Ya he segnalado que el magisterio de la Iglesia subraya el vínculo, la fuerza profética, "el mensaje de liberación que la Iglesia ha recibido de Cristo" y el don de sí, testificado plenamente por las mujeres en su vocación virginal, esponsal y maternal.

Tal don de sí encuentra un lugar de predilección en nuestros monasterios cistercienses, pequeñas Iglesias donde la persona humana accede a la curación, reencuentra su dignidad, tomando plena conciencia de su identidad. Entonces los monasterios son lugares en que el humano se reencuentra ser tal como Dios lo creó, donde la vida y la muerte reencuentran su significado. Esta es nuestra respuesta a la Iglesia y a la sociedad, un signo en el corazón de nuestra Europa, de una vida nueva que procede de Jesucristo.

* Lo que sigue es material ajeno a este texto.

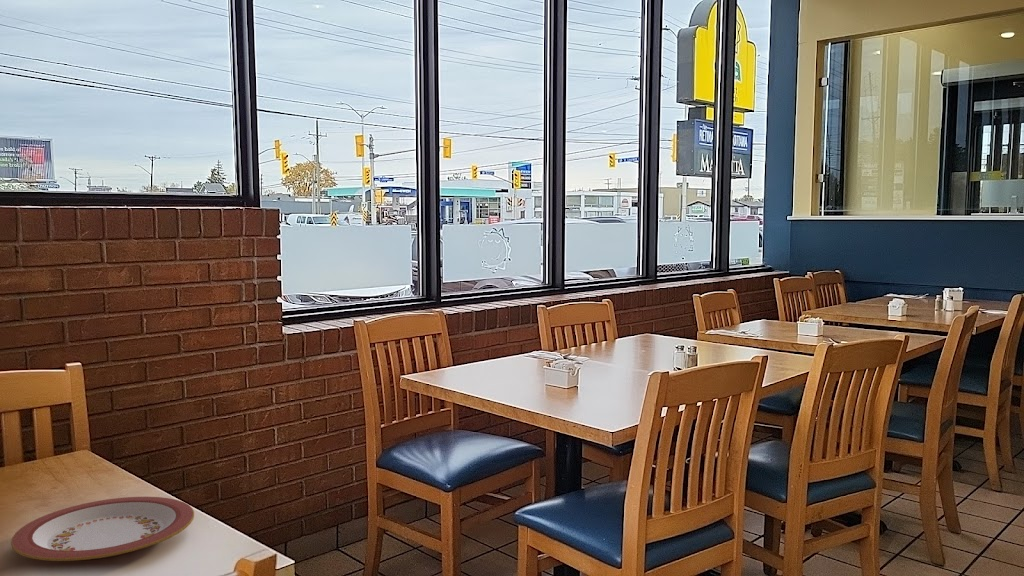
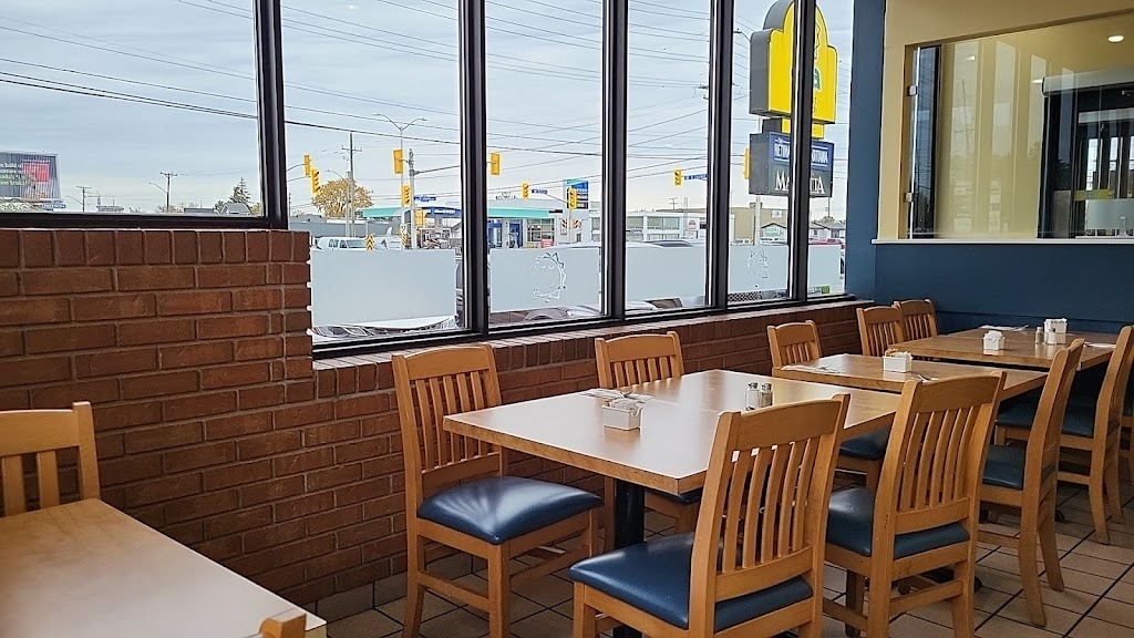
- plate [10,496,195,562]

En lo que concierne a nuestra contribución, a nosotras, monjas de la Orden, ya tanto se ha hecho en el dominio de la colaboración, de la complementariedad, de las estructuras...y seguramente la situación seguirá evolucionando. Pero me parece que nuestra aportación se sitúa más profundamente, en esta fidelidad a nuestra identidad.

Y de hecho, al profundizar en lo que caracteriza nuestra vocación en el seno de la comunidad se realizará esta profunda ósmosis entre doctrina y vida, capaz de suscitar nuevas situaciones y una participación creadora en el interior de la familia cisterciense.